Get result-oriented writing and never worry about grades anymore. We follow the highest quality standards to make sure that you get perfect assignments.
Our writers have experience in dealing with papers of every educational level. You can surely rely on the expertise of our qualified professionals.
Your deadline is our threshold for success and we take it very seriously. We make sure you receive your papers before your predefined time.
Someone from our customer support team is always here to respond to your questions. So, hit us up if you have got any ambiguity or concern.
Sit back and relax while we help you out with writing your papers. We have an ultimate policy for keeping your personal and order-related details a secret.
We assure you that your document will be thoroughly checked for plagiarism and grammatical errors as we use highly authentic and licit sources.
Still reluctant about placing an order? Our 100% Moneyback Guarantee backs you up on rare occasions where you aren’t satisfied with the writing.
You don’t have to wait for an update for hours; you can track the progress of your order any time you want. We share the status after each step.
Although you can leverage our expertise for any writing task, we have a knack for creating flawless papers for the following document types.
Although you can leverage our expertise for any writing task, we have a knack for creating flawless papers for the following document types.
From brainstorming your paper's outline to perfecting its grammar, we perform every step carefully to make your paper worthy of A grade.
Hire your preferred writer anytime. Simply specify if you want your preferred expert to write your paper and we’ll make that happen.

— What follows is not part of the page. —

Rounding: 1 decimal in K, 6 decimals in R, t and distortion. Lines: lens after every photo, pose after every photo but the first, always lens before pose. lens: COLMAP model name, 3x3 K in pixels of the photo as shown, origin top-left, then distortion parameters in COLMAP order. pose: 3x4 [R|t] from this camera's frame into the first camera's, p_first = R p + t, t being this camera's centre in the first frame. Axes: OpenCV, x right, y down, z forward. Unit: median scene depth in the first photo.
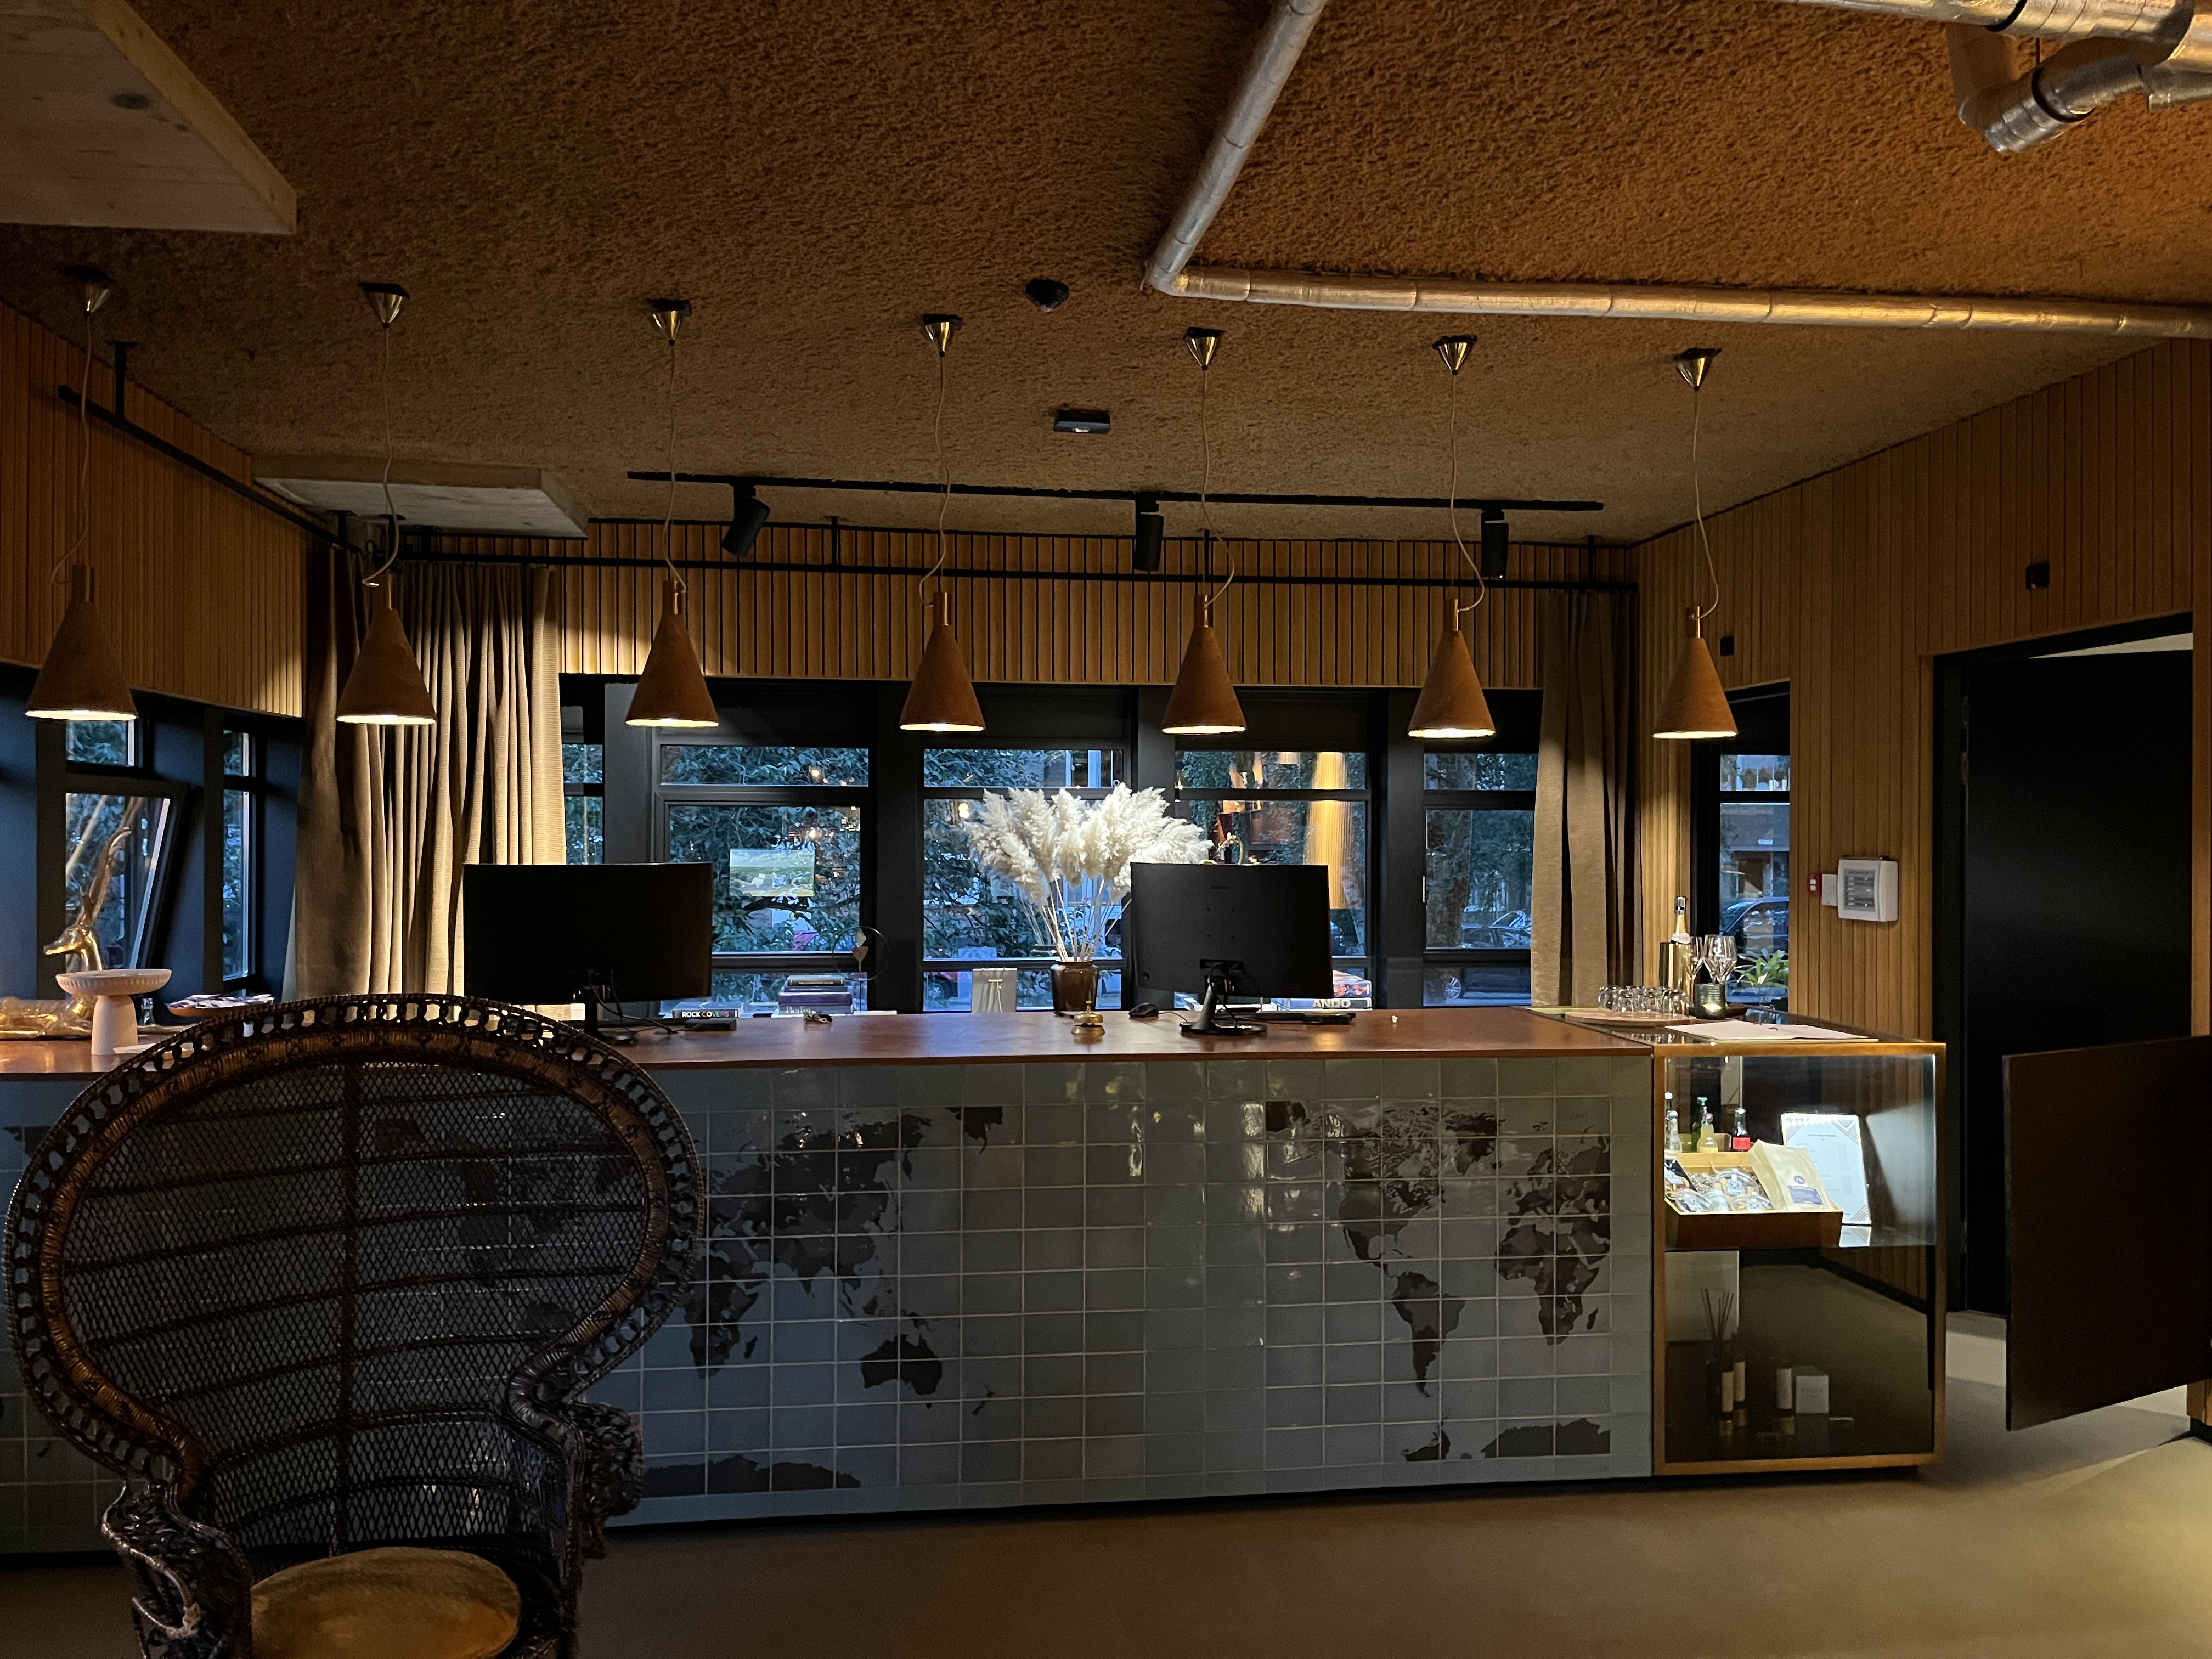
lens RADIAL K [[1701.6, 0, 1105.6], [0, 1701.6, 822.3], [0, 0, 1]] dist [0.100243, -0.129138]
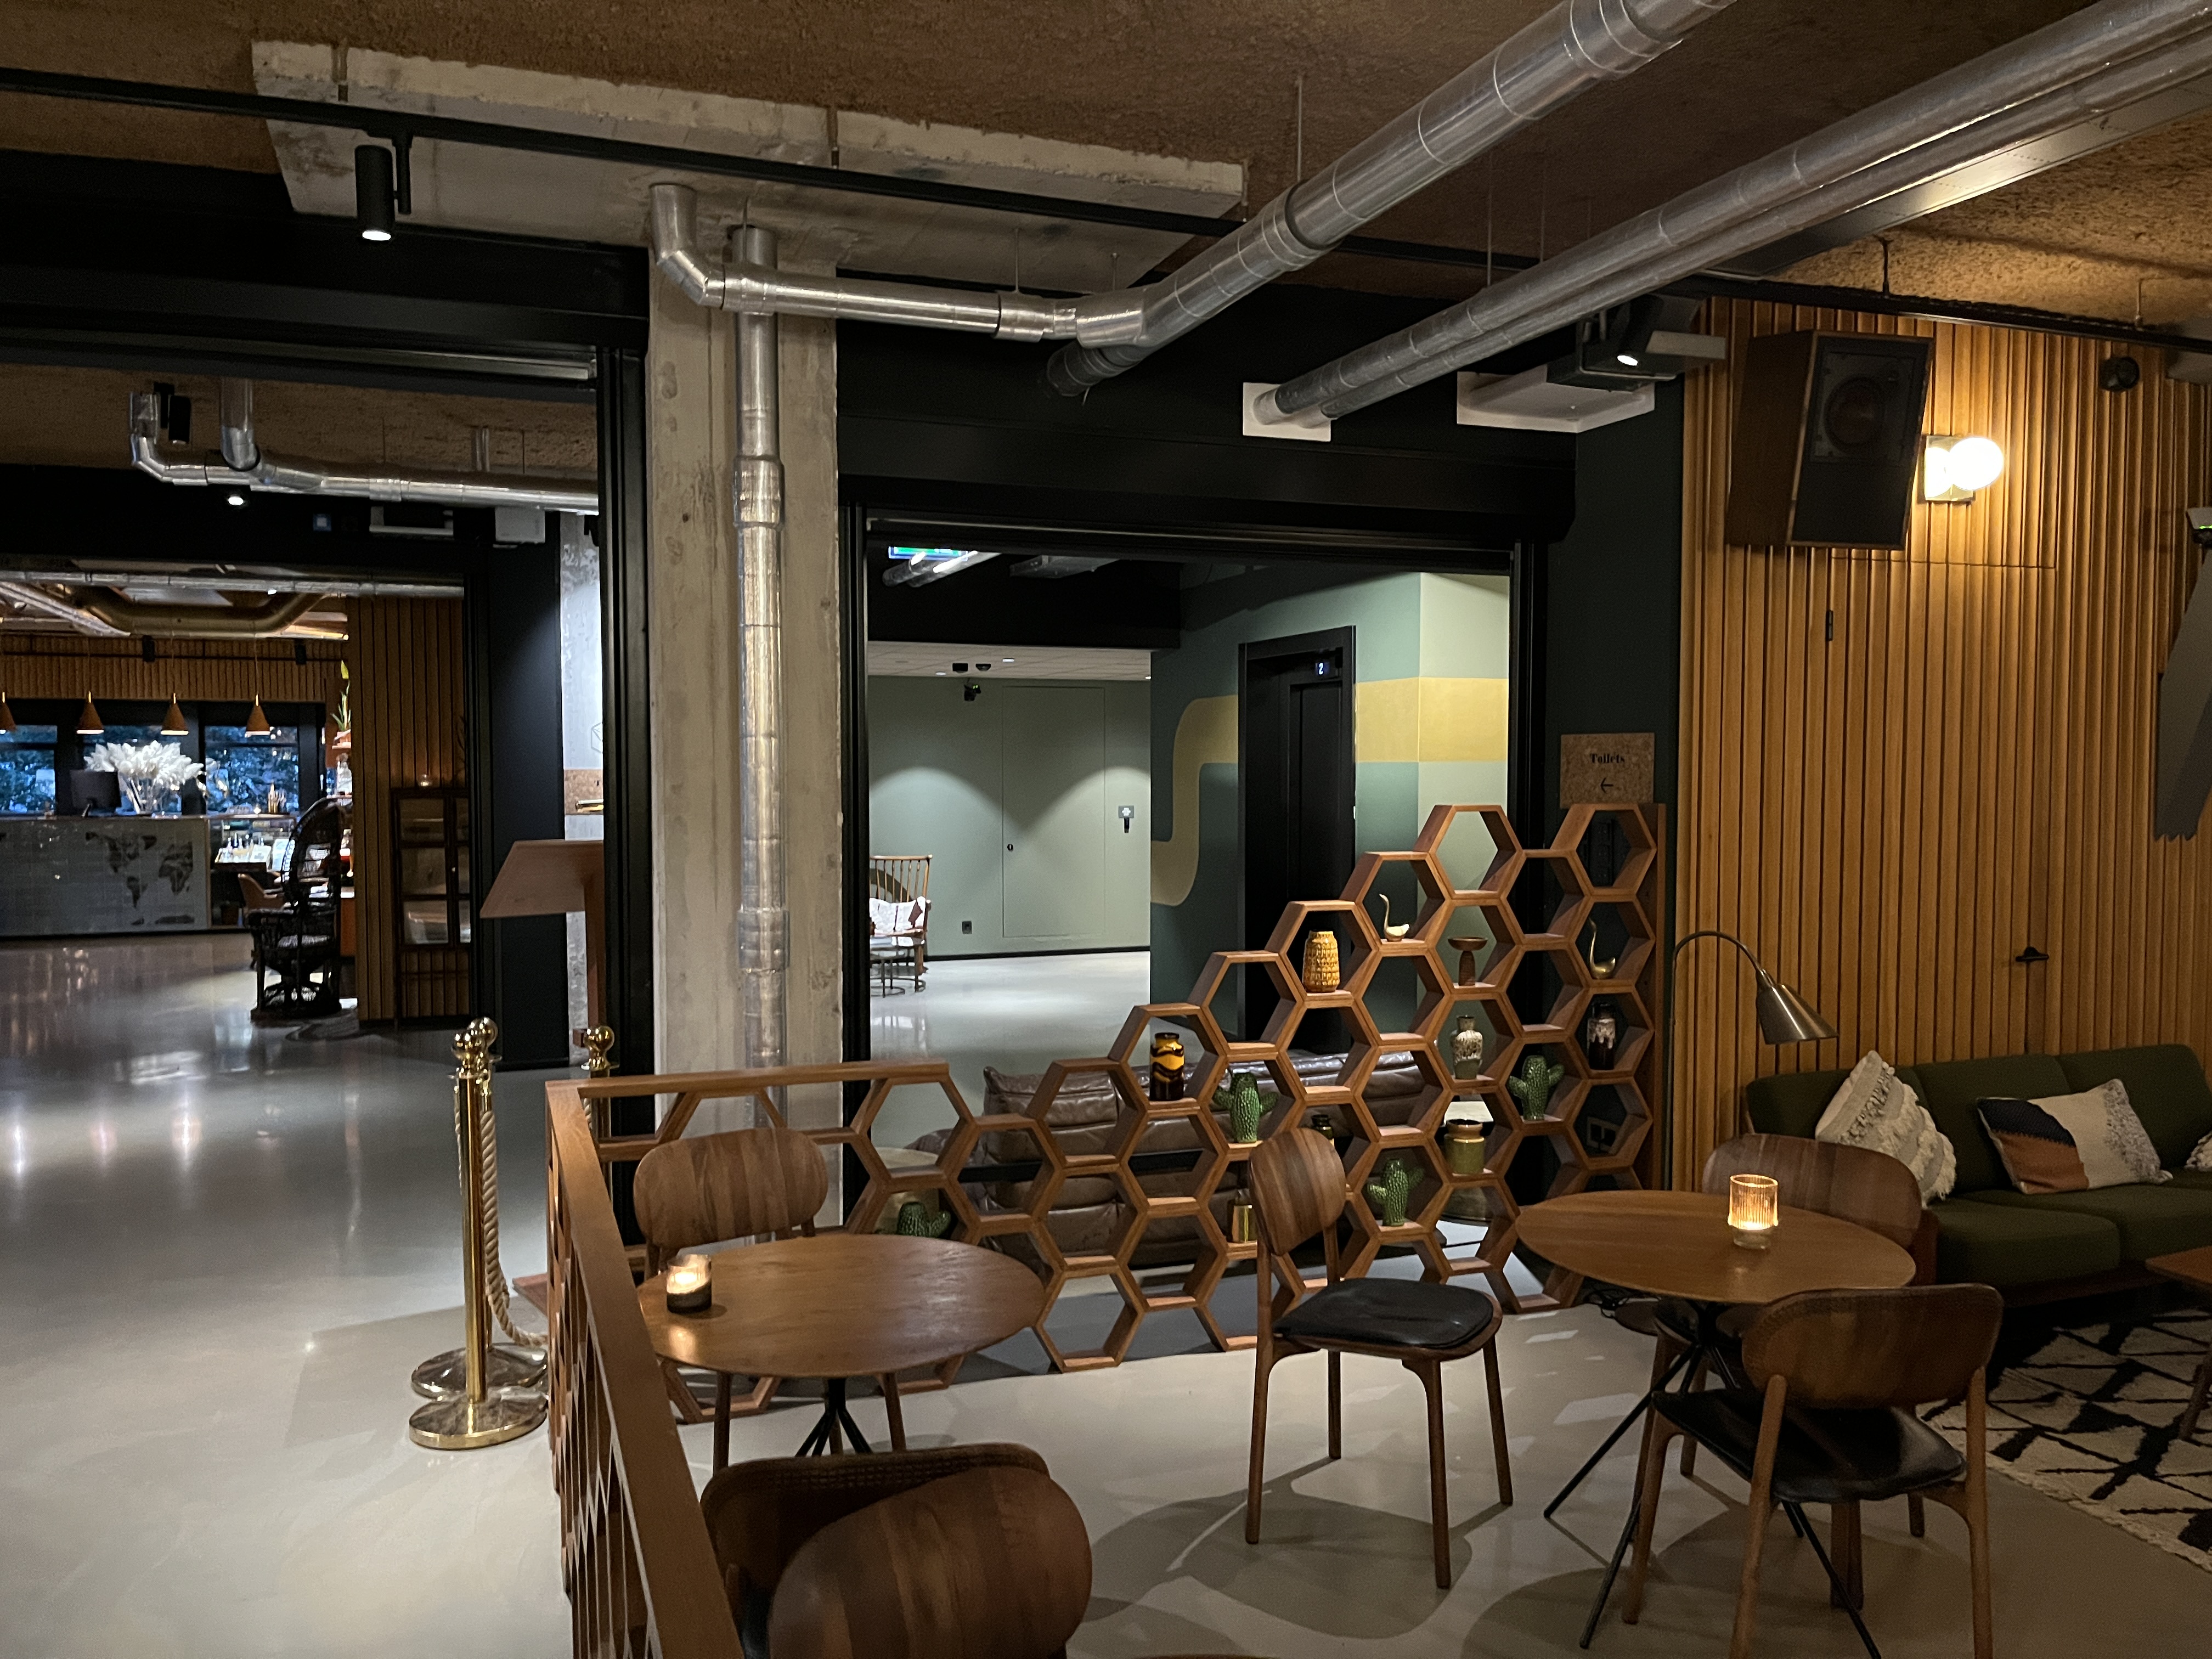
lens RADIAL K [[1701.6, 0, 1105.6], [0, 1701.6, 822.3], [0, 0, 1]] dist [0.100243, -0.129138]
pose [[0.976834, -0.013682, 0.213560, 1.461232], [0.003237, 0.998784, 0.049186, -0.042203], [-0.213973, -0.047355, 0.975691, -3.202803]]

Get an elaborate and authentic grammar check report with your work to have the grammar goodness sealed in your document.
You can purchase this feature if you want our writers to sum up your paper in the form of a concise and well-articulated summary.
You don’t have to worry about plagiarism anymore. Get a plagiarism report to certify the uniqueness of your work.
Join us for the best experience while seeking writing assistance in your college life. A good grade is all you need to boost up your academic excellence and we are all about it.
We create perfect papers according to the guidelines.
We seamlessly edit out errors from your papers.
We thoroughly read your final draft to identify errors.
Work with ultimate peace of mind because we ensure that your academic work is our responsibility and your grades are a top concern for us!
Dedication. Quality. Commitment. Punctuality
Here is what we have achieved so far. These numbers are evidence that we go the extra mile to make your college journey successful.
We have the most intuitive and minimalistic process so that you can easily place an order. Just follow a few steps to unlock success.
We understand your guidelines first before delivering any writing service. You can discuss your writing needs and we will have them evaluated by our dedicated team.
We write your papers in a standardized way. We complete your work in such a way that it turns out to be a perfect description of your guidelines.
We promise you excellent grades and academic excellence that you always longed for. Our writers stay in touch with you via email.